But I gave it a shot, anyway. Candidates were given five minutes to talk about themselves. I listed my experience as a journalist, asking hard questions in news stories and learning to think in terms of the public interest. I also talked about working on the Snake River for 13 seasons, learning a lot about running a small business and a tight ship from the Barker and Ewing families.
Because the Tea Party is concerned about spending, I emphasized that we need a more conservative approach. Too often, that word becomes disassociated from its root, “conserve,” which is a big part of my life.
One area where we need to take a hard look at reining in spending, I told the audience, is law enforcement. The town and county spend a combined $8 million per year on the sheriff’s office and town police. In a small, rural community where national park rangers, national forest rangers, state game wardens and state highway patrol troopers also help enforce the laws, it makes no sense to spend so much money on two sets of local cops.
Our state representatives have tried to work on consolidating town and county government, but have run into resistance from lawmakers elsewhere in the state. We have budgetary authority to consolidate the town police with the sheriff’s office, as our community has done with planning, parks and rec and other agencies. I would give the town and county law enforcement budget close scrutiny and advocate for more budgetary consolidation where it makes sense.

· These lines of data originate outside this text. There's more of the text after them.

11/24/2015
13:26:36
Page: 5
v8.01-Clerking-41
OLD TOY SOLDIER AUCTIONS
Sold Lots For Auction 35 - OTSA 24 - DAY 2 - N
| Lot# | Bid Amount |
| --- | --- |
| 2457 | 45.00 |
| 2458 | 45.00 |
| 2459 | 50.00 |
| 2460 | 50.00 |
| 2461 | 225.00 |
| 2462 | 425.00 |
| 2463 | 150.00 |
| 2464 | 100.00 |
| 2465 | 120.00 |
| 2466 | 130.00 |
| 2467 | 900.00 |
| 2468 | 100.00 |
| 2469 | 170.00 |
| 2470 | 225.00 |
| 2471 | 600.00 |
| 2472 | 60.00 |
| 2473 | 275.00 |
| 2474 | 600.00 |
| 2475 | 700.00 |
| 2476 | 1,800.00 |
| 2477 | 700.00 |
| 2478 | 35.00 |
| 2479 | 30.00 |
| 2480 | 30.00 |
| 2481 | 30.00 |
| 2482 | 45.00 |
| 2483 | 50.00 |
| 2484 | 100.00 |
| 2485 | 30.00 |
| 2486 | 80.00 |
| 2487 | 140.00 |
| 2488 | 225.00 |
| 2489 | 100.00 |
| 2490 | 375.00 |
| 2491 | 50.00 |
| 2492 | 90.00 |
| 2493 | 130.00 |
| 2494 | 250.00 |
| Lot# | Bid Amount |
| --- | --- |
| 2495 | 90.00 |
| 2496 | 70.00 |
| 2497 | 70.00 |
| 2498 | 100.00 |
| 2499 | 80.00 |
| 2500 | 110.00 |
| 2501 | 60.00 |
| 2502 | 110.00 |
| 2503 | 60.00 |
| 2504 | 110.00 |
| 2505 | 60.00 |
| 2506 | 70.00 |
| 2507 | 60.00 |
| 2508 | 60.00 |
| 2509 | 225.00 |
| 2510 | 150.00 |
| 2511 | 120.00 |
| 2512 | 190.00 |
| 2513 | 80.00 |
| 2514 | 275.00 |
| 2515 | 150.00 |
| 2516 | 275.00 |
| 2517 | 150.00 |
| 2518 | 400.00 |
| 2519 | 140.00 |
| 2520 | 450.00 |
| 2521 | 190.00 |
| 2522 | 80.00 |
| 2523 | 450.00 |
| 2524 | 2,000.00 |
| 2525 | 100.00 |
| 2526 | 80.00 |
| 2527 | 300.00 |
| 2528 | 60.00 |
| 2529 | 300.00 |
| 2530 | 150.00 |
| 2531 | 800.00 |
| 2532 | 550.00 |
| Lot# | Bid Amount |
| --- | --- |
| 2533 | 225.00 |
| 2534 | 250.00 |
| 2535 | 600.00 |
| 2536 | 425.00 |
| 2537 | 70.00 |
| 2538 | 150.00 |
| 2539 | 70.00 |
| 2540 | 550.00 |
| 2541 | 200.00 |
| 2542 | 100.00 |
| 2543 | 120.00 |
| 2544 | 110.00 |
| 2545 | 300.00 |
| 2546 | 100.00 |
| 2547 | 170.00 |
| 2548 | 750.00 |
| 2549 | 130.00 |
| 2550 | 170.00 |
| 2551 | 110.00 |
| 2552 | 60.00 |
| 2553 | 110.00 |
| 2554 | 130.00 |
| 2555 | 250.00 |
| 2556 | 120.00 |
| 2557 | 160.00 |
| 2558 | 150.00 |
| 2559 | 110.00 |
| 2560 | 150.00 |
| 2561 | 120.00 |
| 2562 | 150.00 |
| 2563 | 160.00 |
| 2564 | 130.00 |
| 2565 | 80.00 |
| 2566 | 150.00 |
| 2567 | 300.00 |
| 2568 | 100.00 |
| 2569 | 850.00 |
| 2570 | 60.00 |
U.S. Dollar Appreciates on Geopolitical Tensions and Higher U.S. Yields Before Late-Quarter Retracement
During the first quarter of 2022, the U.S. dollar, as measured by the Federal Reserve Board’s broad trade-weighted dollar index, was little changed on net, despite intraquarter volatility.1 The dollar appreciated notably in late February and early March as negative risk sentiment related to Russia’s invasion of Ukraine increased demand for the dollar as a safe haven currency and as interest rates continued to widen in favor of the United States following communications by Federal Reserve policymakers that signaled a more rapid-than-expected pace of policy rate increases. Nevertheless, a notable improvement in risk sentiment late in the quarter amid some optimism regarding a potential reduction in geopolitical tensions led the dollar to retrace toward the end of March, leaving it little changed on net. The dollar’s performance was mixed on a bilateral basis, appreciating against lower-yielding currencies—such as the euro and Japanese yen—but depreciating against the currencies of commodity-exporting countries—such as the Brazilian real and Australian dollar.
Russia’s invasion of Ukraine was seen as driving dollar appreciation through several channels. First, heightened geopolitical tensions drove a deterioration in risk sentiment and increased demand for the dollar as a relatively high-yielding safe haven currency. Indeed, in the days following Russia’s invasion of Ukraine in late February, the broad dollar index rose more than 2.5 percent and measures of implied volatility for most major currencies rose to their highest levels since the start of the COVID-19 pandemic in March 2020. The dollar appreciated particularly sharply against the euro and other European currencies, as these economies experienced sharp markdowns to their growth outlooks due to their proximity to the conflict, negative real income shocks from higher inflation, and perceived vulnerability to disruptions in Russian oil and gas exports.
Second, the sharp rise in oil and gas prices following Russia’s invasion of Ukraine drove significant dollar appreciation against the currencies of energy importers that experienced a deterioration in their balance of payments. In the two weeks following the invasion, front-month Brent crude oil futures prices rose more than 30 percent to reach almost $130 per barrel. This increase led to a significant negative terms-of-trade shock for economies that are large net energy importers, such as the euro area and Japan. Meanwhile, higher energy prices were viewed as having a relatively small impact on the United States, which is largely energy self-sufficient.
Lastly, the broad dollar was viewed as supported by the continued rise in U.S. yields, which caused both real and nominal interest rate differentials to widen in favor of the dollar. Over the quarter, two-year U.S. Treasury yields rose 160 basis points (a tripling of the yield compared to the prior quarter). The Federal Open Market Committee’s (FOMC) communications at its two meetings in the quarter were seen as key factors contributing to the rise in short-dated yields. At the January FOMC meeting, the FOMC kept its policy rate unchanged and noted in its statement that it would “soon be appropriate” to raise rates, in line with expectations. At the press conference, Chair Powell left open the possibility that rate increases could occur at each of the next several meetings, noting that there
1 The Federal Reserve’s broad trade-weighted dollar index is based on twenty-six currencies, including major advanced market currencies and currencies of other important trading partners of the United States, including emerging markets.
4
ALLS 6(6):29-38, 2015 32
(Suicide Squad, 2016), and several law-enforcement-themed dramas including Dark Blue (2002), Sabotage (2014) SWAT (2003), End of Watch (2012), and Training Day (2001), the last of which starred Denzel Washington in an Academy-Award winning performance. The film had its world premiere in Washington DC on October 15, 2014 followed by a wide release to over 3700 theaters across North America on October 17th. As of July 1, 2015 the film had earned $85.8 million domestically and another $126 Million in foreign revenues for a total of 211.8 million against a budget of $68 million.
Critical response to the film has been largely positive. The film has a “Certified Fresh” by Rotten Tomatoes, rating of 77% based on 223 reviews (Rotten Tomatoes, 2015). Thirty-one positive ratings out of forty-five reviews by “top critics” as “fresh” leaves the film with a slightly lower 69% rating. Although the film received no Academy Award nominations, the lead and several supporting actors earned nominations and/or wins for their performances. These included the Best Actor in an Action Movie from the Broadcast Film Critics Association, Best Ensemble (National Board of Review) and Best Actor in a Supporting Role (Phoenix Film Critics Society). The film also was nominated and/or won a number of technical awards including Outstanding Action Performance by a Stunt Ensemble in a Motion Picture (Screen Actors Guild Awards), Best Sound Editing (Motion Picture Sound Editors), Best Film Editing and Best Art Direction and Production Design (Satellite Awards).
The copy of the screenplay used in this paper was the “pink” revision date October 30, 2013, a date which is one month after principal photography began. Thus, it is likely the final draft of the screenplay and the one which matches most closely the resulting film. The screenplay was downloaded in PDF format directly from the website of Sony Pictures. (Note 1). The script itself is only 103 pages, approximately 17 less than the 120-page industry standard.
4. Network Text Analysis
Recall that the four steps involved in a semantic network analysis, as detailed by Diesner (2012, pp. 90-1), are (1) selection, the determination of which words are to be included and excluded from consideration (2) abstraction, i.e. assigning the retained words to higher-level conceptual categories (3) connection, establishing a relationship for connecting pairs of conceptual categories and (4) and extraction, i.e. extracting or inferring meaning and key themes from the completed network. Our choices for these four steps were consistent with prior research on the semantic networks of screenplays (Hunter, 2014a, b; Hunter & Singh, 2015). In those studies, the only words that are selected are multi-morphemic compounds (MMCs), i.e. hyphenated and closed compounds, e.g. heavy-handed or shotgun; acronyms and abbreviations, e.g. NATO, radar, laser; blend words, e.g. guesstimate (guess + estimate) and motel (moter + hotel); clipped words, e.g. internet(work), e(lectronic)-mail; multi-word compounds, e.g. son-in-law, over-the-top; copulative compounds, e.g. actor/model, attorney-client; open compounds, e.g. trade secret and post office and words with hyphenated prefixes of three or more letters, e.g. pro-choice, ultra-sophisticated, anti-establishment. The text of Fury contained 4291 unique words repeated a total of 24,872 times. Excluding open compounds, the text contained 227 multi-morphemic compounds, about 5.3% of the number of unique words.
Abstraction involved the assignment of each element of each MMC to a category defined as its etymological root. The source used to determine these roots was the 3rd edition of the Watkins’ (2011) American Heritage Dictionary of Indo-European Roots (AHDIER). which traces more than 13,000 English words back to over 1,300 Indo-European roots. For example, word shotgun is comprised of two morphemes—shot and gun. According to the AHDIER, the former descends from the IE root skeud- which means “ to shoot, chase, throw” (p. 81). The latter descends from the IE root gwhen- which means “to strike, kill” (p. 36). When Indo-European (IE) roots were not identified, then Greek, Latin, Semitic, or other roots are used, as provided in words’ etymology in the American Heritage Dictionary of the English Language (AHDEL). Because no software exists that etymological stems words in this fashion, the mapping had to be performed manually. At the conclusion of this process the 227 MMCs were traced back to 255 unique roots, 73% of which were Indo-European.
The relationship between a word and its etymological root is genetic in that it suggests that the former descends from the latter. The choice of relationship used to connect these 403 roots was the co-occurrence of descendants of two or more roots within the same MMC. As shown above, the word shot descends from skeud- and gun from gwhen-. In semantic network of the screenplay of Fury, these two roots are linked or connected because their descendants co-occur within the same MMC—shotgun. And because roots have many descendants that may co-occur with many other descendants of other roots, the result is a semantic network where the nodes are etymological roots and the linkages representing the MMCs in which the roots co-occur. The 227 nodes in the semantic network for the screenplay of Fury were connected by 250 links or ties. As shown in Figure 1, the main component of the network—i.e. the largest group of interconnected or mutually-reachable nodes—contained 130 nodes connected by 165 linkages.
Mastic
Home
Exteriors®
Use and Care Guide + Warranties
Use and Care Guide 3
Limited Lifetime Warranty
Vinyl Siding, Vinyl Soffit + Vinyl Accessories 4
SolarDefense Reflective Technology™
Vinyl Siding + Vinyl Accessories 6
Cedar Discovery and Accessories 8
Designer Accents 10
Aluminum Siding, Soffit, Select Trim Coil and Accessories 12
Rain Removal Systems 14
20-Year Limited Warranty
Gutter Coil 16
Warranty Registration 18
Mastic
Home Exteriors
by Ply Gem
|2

Jake Nichols wrote in Planet JH Weekly:
Steve Harrington and Jim Stanford predictably played up their strengths. Harrington made sure to mention his previous stint on the Council, as well as his work with the Fair Board and long tenure in the Fire Department. Stanford said that in covering Jackson and its issues as a journalist, he is well qualified to now step in with the fresh voice of an outsider, and the savvy of someone who has also seen the belly of the beast.